Mammalian α-glucosidase was prepared following the modified method of Jo [72]. Rat-intestinal acetone powder (100 mg) was rehydrated with 4 mL of 67 mM ice cold phosphate buffer (pH 6.8). After homogenized in an OMNI International Tissue Homogenizer (Omni International, Inc., Kennesaw, GA, USA) (125 model) for 3 min at 4 °C, the suspension was centrifuged (13,400 rcf, 4 °C, 30 min) and the resulting supernatant was used for the assay. A reaction mixture containing 175 µL phosphate buffer (67 mM, pH 6.8), 25 µL of α-glucosidase supernatant and 25 µL of sample at different concentrations (dissolved in DMSO 50%), was pre-incubated for 10 min at 37 °C. Then 25 µL of 23.2 mM PNP-G was added as a substrate. After further incubation of 15 min at 37 °C, the reaction was stopped whit 50 µL of Na2CO3 (1 M). Acarbose and miglitol were used as a positive control and DMSO 5% as negative control. Enzyme activity was quantified by measuring the absorbance at 405 nm in a BioTek microplate reader Synergy HT (BioTek Instruments, Winooski, VT. USA). Experiments were done in triplicates. The percentage of enzyme inhibition by the sample was calculated by the following formula: % Inhibition = [(AC − AS) / AC)] × 100, where AC is the absorbance of the negative control and AS is the absorbance of the tested sample.
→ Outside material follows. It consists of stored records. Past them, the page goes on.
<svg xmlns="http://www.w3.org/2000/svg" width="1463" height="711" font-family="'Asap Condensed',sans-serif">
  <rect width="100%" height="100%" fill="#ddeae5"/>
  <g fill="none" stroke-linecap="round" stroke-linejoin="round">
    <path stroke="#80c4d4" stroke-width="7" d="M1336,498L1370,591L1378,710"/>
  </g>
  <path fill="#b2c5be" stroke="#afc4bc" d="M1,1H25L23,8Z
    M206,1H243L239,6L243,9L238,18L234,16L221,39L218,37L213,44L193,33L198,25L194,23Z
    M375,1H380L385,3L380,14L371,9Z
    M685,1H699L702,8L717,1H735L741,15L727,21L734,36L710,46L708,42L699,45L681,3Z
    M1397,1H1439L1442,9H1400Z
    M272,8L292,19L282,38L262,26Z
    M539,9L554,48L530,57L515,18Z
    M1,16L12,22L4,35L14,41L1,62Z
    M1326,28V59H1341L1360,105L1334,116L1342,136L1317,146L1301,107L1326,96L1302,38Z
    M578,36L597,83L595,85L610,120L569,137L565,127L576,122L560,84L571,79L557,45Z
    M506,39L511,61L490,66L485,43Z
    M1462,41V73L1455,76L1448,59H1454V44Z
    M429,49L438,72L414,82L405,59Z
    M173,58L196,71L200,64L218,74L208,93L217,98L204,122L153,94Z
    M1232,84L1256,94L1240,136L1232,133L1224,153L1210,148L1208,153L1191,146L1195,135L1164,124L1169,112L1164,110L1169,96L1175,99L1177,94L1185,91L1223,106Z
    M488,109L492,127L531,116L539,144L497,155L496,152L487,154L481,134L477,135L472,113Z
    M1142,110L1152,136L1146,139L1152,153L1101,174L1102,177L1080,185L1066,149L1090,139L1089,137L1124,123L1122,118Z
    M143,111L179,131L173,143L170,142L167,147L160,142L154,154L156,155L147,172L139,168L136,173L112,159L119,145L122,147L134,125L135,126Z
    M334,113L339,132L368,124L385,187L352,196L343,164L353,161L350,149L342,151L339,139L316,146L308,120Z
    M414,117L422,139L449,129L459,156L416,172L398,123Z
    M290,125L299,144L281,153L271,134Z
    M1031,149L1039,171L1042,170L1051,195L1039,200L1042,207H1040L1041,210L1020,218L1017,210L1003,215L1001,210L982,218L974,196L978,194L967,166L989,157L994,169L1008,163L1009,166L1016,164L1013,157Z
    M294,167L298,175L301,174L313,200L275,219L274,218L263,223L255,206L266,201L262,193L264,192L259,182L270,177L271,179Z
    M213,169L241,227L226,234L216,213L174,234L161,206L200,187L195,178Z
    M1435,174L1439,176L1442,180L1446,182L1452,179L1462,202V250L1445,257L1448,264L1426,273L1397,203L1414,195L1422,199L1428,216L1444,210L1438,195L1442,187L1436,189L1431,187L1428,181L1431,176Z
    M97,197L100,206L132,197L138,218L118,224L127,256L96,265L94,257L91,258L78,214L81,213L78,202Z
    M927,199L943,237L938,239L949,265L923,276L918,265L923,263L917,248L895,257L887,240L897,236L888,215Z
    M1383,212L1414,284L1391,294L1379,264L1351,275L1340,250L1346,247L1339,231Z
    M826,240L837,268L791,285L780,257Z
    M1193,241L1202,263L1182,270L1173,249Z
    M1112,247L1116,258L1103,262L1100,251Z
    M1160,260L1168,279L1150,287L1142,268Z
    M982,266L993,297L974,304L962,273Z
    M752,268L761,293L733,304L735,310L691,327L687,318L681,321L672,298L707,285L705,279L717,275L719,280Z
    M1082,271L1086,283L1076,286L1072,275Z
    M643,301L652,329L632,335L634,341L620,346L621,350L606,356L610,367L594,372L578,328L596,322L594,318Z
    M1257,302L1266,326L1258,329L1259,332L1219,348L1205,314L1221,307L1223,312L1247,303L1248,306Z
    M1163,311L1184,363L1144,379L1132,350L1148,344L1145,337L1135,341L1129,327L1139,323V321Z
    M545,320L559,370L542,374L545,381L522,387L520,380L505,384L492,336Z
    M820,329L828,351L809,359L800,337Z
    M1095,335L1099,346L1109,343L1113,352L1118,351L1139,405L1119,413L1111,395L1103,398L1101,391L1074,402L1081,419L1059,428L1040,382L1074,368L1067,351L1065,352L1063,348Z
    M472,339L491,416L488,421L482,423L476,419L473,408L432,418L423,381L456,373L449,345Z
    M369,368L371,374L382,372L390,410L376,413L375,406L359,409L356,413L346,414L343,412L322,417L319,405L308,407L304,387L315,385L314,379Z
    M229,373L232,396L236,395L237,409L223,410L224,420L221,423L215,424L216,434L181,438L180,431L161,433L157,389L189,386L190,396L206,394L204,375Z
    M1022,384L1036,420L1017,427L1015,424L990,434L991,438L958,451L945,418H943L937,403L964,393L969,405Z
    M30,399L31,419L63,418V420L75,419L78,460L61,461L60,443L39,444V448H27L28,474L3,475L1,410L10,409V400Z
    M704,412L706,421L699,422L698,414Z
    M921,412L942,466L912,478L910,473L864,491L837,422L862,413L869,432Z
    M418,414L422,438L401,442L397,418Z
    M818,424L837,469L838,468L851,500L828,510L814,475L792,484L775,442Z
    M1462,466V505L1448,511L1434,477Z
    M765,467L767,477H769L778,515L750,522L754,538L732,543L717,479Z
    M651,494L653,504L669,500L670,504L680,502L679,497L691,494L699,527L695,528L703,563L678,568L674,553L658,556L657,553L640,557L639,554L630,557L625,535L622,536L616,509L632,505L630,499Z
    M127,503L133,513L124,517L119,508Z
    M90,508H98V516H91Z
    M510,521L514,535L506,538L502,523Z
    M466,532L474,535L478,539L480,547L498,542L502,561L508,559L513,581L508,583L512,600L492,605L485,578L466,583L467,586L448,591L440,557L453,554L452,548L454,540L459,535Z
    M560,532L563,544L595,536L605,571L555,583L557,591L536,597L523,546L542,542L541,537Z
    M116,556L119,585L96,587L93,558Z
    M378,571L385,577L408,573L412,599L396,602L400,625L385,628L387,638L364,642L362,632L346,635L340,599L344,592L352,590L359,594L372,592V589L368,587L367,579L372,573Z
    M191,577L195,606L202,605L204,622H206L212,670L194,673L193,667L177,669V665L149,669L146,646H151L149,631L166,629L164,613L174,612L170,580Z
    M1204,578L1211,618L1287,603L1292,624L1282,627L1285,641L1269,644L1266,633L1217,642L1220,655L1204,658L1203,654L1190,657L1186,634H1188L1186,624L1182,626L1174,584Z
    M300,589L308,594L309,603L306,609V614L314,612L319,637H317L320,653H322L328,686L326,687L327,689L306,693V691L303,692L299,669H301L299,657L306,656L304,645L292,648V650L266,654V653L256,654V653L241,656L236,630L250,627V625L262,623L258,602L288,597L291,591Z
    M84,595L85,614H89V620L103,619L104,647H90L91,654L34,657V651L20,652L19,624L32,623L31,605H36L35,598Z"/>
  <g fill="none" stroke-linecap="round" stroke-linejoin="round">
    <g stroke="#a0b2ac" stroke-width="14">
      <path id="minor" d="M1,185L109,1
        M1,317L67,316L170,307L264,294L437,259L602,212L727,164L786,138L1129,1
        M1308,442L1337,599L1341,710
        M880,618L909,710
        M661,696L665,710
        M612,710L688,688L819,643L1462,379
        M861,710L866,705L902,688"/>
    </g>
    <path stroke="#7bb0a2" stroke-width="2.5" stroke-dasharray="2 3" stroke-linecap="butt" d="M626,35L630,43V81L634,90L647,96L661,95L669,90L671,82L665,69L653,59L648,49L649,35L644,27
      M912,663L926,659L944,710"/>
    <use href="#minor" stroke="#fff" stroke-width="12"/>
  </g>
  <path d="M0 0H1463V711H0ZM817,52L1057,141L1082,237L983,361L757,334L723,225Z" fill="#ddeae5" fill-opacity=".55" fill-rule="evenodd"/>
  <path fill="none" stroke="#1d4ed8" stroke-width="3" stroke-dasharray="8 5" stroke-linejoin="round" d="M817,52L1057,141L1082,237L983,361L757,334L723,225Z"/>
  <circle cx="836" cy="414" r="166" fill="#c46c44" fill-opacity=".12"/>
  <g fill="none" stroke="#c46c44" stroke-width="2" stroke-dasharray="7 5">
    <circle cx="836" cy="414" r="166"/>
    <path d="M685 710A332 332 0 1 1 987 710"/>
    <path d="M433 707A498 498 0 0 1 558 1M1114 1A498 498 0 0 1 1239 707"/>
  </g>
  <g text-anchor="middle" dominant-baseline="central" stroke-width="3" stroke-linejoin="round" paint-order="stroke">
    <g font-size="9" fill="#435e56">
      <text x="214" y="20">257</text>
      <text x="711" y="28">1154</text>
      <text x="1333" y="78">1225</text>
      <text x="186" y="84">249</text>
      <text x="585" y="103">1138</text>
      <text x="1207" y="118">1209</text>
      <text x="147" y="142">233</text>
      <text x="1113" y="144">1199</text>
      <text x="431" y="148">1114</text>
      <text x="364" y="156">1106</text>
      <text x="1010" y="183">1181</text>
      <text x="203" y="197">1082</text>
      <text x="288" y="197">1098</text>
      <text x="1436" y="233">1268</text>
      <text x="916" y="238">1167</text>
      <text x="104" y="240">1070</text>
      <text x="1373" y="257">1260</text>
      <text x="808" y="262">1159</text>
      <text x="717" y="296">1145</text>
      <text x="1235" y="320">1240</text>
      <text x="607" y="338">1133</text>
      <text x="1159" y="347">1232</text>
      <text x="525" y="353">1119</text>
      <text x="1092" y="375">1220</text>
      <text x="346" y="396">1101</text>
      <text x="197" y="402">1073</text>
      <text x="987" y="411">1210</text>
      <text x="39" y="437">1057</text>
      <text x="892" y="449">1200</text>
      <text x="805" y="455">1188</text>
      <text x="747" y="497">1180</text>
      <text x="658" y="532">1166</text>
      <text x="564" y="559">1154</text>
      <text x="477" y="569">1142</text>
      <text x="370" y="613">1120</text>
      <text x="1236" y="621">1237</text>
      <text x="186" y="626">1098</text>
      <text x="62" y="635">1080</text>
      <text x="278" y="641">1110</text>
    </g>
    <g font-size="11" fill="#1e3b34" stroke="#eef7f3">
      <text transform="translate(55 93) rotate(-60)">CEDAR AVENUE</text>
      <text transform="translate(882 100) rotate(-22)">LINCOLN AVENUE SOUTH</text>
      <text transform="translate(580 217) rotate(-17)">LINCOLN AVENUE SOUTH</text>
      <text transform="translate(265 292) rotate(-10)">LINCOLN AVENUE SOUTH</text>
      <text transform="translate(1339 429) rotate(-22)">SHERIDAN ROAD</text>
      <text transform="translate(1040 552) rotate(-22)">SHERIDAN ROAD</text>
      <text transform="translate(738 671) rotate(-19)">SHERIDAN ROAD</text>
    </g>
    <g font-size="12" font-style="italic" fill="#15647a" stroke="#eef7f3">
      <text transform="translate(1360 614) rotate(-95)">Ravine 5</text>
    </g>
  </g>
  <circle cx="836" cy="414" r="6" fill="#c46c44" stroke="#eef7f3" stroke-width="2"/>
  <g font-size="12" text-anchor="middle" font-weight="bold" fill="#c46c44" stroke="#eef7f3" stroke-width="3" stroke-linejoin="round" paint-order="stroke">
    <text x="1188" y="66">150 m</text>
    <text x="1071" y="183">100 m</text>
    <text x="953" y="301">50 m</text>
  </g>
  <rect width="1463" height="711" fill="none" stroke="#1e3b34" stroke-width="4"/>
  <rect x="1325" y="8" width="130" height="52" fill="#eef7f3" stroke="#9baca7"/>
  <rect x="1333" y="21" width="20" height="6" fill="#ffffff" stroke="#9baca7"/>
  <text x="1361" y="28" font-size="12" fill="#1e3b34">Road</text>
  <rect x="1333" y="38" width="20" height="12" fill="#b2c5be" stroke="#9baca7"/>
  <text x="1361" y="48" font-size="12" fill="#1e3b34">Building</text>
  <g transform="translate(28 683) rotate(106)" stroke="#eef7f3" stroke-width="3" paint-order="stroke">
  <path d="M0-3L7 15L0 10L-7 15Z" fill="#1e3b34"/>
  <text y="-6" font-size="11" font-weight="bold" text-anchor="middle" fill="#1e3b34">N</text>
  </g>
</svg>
The concentration of an inhibitor required to inhibit 50% of enzyme activity under the mentioned assay conditions is defined as the inhibition concentration 50 (IC50)

4. Conclusions

From the dichloromethane extract of a wild population of Salvia cinnabarina, several natural products were isolated, including two unpublished labdane-type diterpenoids named malonylcommunol (1) and 6β-hydroxy-trans-communic acid (2). Two already known labdane diterpenoids, trans-communic acid (3) and trans-communol (4) were also isolated and identified by spectroscopic means and comparison with literature date. Two isopimarane-type diterpenoids 5 and 6 were isolated together with two eudesmane-type sesquiterpenoids identified as β-eudesmol (7) and cryptomeridiol (8). Three aromatic natural products identified as phtalic acid (9), tyrosol derivatives (10) and the flavone salvigenin (11) were also isolated from this plant. Compounds 5 and 6 could be considered as biogenetic precursor of compound 12, a bioactive seco-isopimarane diterpenoid previously isolated from a cultivated population of S. cinnabarina. This work represented the first phytochemical analysis of a wild population of this plant.

Some products were tested in the TPA induced edema, anti-inflammatory assay with no significant results. The assay of compounds 1–3 as α-glucosidase inhibitors indicated high specificity towards yeast α-glucosidase. Malonylcommunol (1) was the most active compound (IC50 20.96 ± 0.58 µM), near to the reference compound quercetin.